Task to carry out: Go through the records line by line from the top and repeat each one exactly, ending with the line that contains "#7, owner: Anouk -> Marieke".

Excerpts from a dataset
========================================

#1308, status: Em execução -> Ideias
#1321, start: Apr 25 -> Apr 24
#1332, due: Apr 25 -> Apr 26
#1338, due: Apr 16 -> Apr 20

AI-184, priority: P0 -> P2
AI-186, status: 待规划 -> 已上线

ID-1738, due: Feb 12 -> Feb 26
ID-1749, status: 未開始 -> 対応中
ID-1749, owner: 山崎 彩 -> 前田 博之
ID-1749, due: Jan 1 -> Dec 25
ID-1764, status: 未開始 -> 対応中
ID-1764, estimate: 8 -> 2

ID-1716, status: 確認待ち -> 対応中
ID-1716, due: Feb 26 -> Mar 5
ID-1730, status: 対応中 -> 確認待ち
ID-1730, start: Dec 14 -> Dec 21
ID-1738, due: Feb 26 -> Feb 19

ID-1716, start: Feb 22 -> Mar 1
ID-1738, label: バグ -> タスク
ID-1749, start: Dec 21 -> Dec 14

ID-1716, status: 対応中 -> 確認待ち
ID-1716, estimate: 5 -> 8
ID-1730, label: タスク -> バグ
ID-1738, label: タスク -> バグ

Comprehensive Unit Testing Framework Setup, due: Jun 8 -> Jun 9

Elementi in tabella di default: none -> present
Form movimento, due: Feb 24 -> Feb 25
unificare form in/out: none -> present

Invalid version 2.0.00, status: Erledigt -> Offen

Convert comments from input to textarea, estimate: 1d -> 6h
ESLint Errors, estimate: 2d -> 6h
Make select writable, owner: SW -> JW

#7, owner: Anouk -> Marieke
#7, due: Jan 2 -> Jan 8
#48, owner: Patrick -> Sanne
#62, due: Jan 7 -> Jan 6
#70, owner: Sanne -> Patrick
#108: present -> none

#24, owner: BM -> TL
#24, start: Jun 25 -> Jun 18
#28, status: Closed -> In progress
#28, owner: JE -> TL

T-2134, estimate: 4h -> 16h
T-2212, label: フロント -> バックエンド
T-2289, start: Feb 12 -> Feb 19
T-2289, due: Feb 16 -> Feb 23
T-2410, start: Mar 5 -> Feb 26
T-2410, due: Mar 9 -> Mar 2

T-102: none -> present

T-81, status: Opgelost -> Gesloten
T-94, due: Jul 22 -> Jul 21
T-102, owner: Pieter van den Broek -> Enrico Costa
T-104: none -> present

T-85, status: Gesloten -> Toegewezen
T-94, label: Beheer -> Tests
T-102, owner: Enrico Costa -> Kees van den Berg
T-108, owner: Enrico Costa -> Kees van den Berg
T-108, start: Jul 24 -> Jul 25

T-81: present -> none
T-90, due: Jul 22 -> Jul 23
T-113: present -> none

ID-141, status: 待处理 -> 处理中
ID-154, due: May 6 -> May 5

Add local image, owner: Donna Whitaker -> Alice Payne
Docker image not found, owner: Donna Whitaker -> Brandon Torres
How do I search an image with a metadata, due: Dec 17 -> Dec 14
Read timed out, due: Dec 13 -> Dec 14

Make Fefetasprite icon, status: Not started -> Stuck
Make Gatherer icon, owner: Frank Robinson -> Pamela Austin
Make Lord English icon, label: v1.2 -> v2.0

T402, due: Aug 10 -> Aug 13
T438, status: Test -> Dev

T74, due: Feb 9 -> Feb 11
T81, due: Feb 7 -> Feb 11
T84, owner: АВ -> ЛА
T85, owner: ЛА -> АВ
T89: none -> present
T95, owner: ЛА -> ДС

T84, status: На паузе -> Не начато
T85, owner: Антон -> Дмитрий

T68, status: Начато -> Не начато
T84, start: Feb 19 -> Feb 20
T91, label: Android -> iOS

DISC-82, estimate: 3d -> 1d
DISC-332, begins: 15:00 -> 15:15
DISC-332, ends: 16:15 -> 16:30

========================================

Problem solution:
#1308, status: Em execução -> Ideias
#1321, start: Apr 25 -> Apr 24
#1332, due: Apr 25 -> Apr 26
#1338, due: Apr 16 -> Apr 20

AI-184, priority: P0 -> P2
AI-186, status: 待规划 -> 已上线

ID-1738, due: Feb 12 -> Feb 26
ID-1749, status: 未開始 -> 対応中
ID-1749, owner: 山崎 彩 -> 前田 博之
ID-1749, due: Jan 1 -> Dec 25
ID-1764, status: 未開始 -> 対応中
ID-1764, estimate: 8 -> 2

ID-1716, status: 確認待ち -> 対応中
ID-1716, due: Feb 26 -> Mar 5
ID-1730, status: 対応中 -> 確認待ち
ID-1730, start: Dec 14 -> Dec 21
ID-1738, due: Feb 26 -> Feb 19

ID-1716, start: Feb 22 -> Mar 1
ID-1738, label: バグ -> タスク
ID-1749, start: Dec 21 -> Dec 14

ID-1716, status: 対応中 -> 確認待ち
ID-1716, estimate: 5 -> 8
ID-1730, label: タスク -> バグ
ID-1738, label: タスク -> バグ

Comprehensive Unit Testing Framework Setup, due: Jun 8 -> Jun 9

Elementi in tabella di default: none -> present
Form movimento, due: Feb 24 -> Feb 25
unificare form in/out: none -> present

Invalid version 2.0.00, status: Erledigt -> Offen

Convert comments from input to textarea, estimate: 1d -> 6h
ESLint Errors, estimate: 2d -> 6h
Make select writable, owner: SW -> JW

#7, owner: Anouk -> Marieke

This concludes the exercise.